Where do I stand on Mother’s Day?

This is a post I wrote in 2013.  Last year, for a number of reasons, I decided to go back to church on Mother’s Day, and I plan to go back again this year.  Here’s a recent post that shows what God is teaching me about this subject two years later.


5 thoughts on “Where Do I Stand on Mother’s Day?

  1. I happened upon your blog after researching Ann Voskamp’s book for our book club discussion. I’ve been sucked in!! I really appreciate your candid and concise posts. This one, however, really struck me. I have sat through many mother’s day services in which mothers are asked to stand (our church gives flowers to the mothers who have been mothers the longest and shortest amounts of time), but I have never considered what it must be like for women who are not mothers–either by choice or circumstance. Thank you for opening my eyes to this and reminding me to be more aware of those around me.
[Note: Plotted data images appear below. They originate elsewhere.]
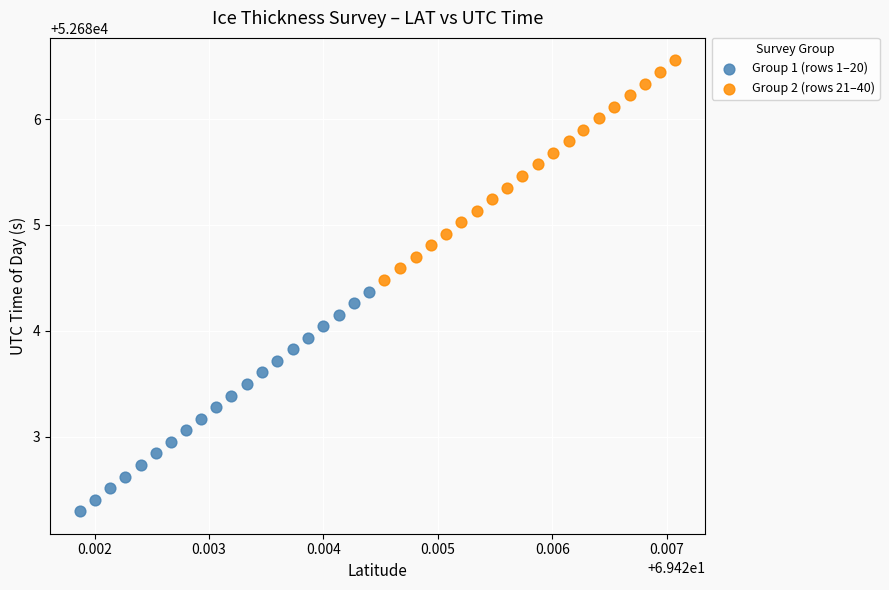

Which series reaches the maximum Y coordinate?

Group 2 (rows 21–40)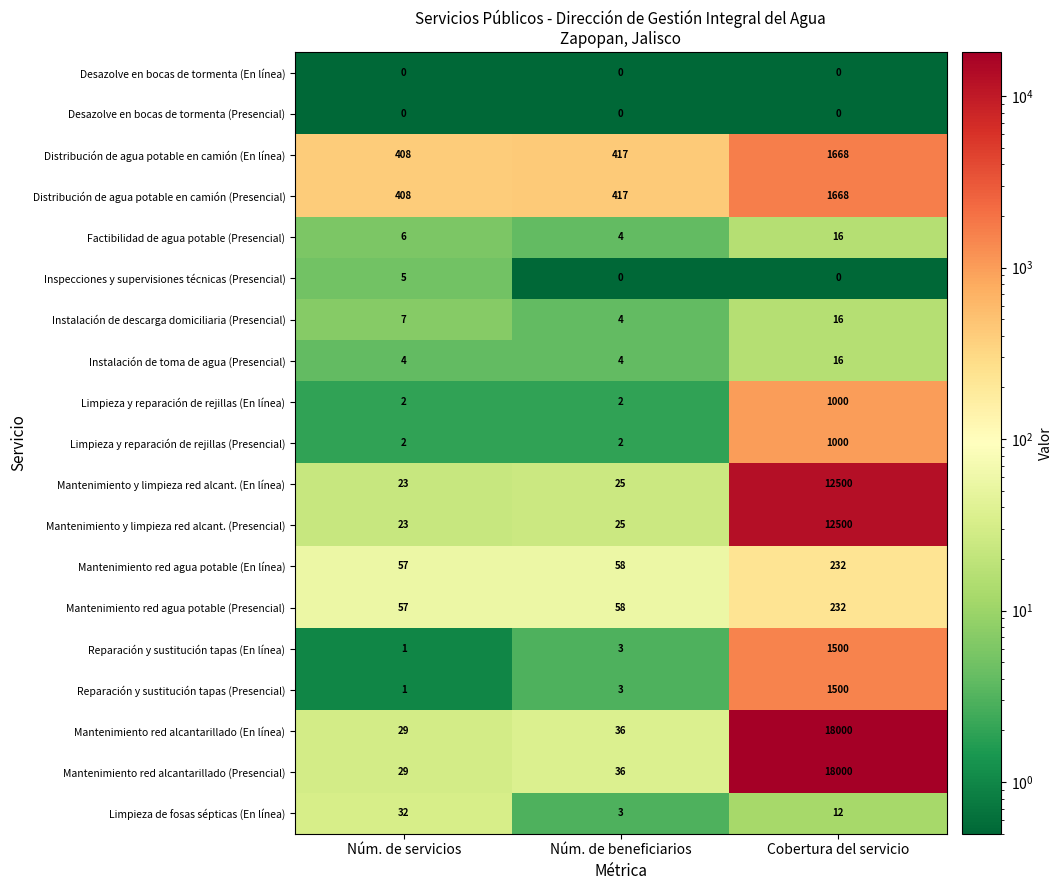

Is it true that Mantenimiento red alcantarillado (En línea) equals 6866 at Cobertura del servicio?

False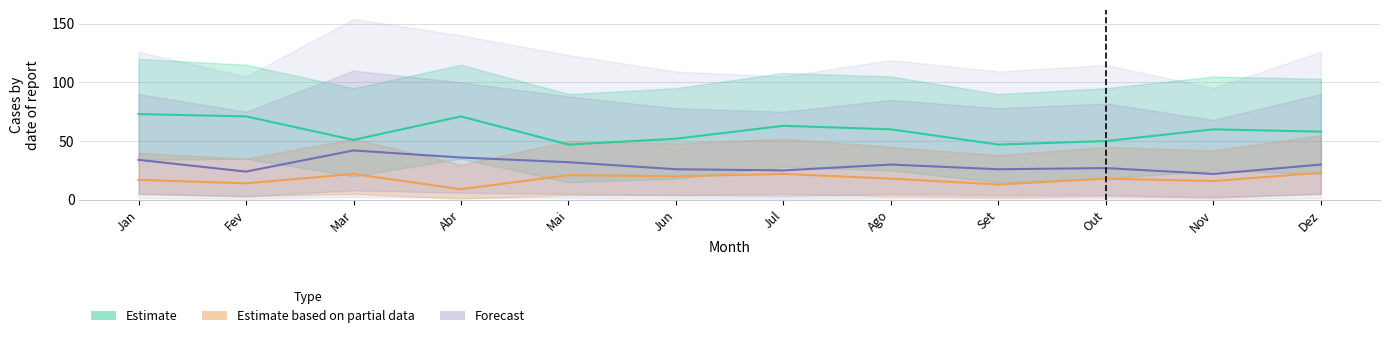

How many categories are shown in the chart?

12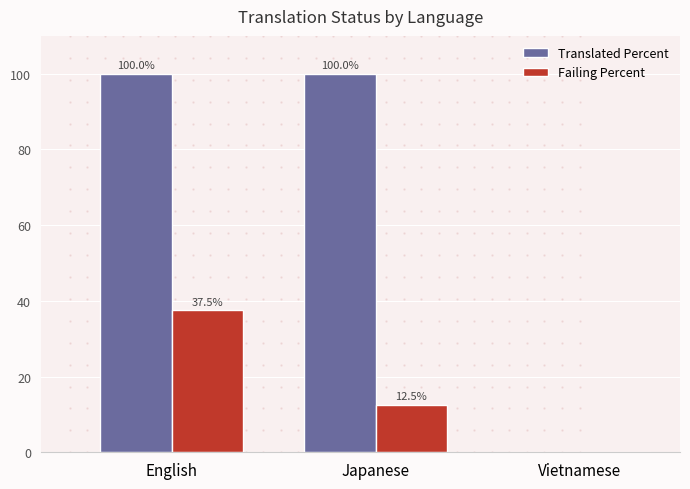

Which series changed the most between English and Japanese?

Failing Percent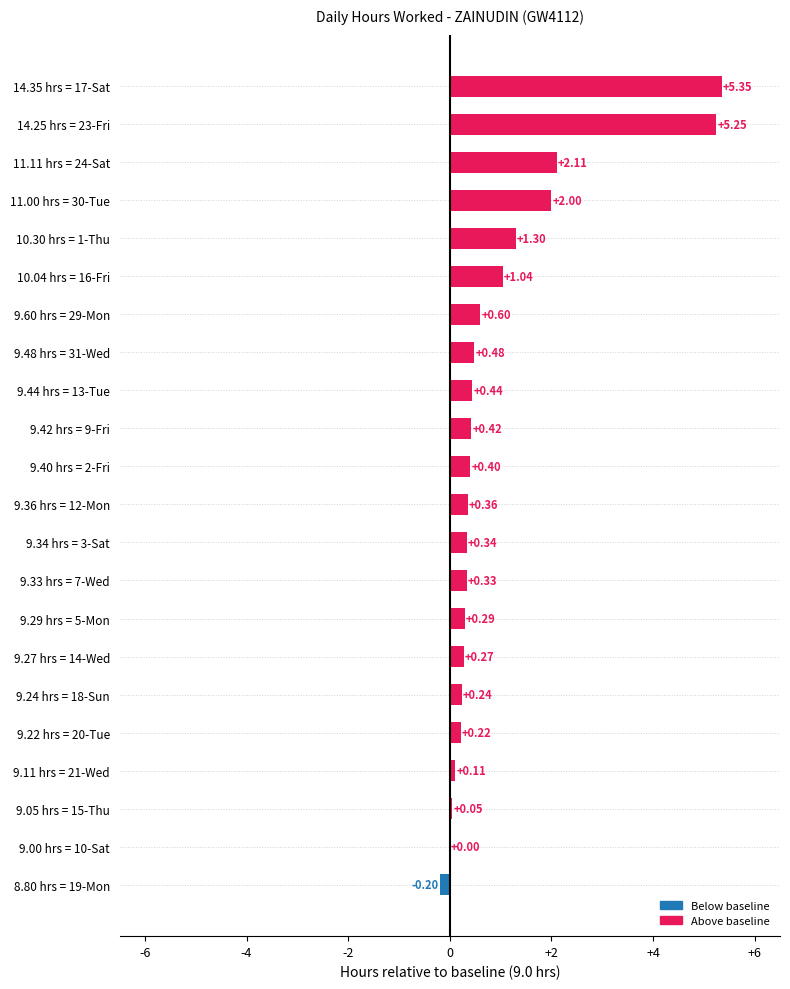

How many series are shown in this chart?

1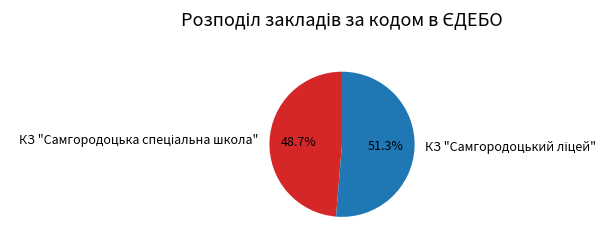

Is there any slice that represents more than half of the pie?

Yes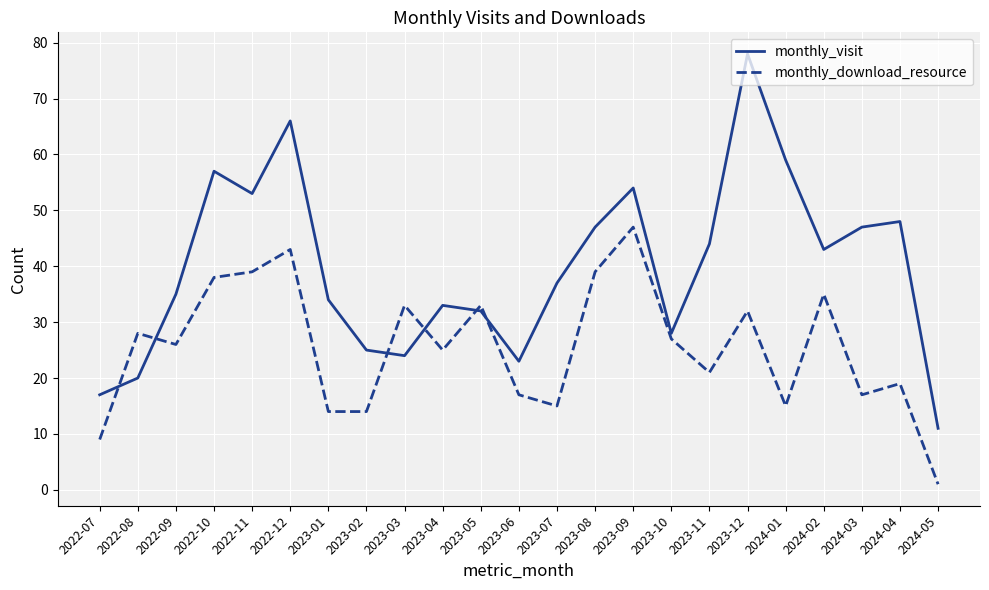

Between which two adjacent categories do monthly_visit and monthly_download_resource first intersect?

2022-07 and 2022-08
    • Thank you very much, Katy! Sometimes I think only my mother-in-law faithfully reads my blog, so it’s nice to know that there are a few other readers. It’s funny to read this post now, and it’s hard to believe that I wrote it just a few months ago. I’m such a different place now from what I was even back in May. I wrote a post recently about being suddenly, weirdly okay with our God-given childlessness. But my heart still breaks for women who continue to struggle with infertility and whose churches might not always be the most sensitive. Anyway, thanks for taking the time to stop by, read, and comment! Much appreciated and blessings to you!

  2. I know this post is a few years old, but I just found it and am posting a link to it on my infertility blog. It will be included in a list of articles about how it’s difficult to attend church on Mother’s Day for many women struggling with infertility. Thank you for writing this.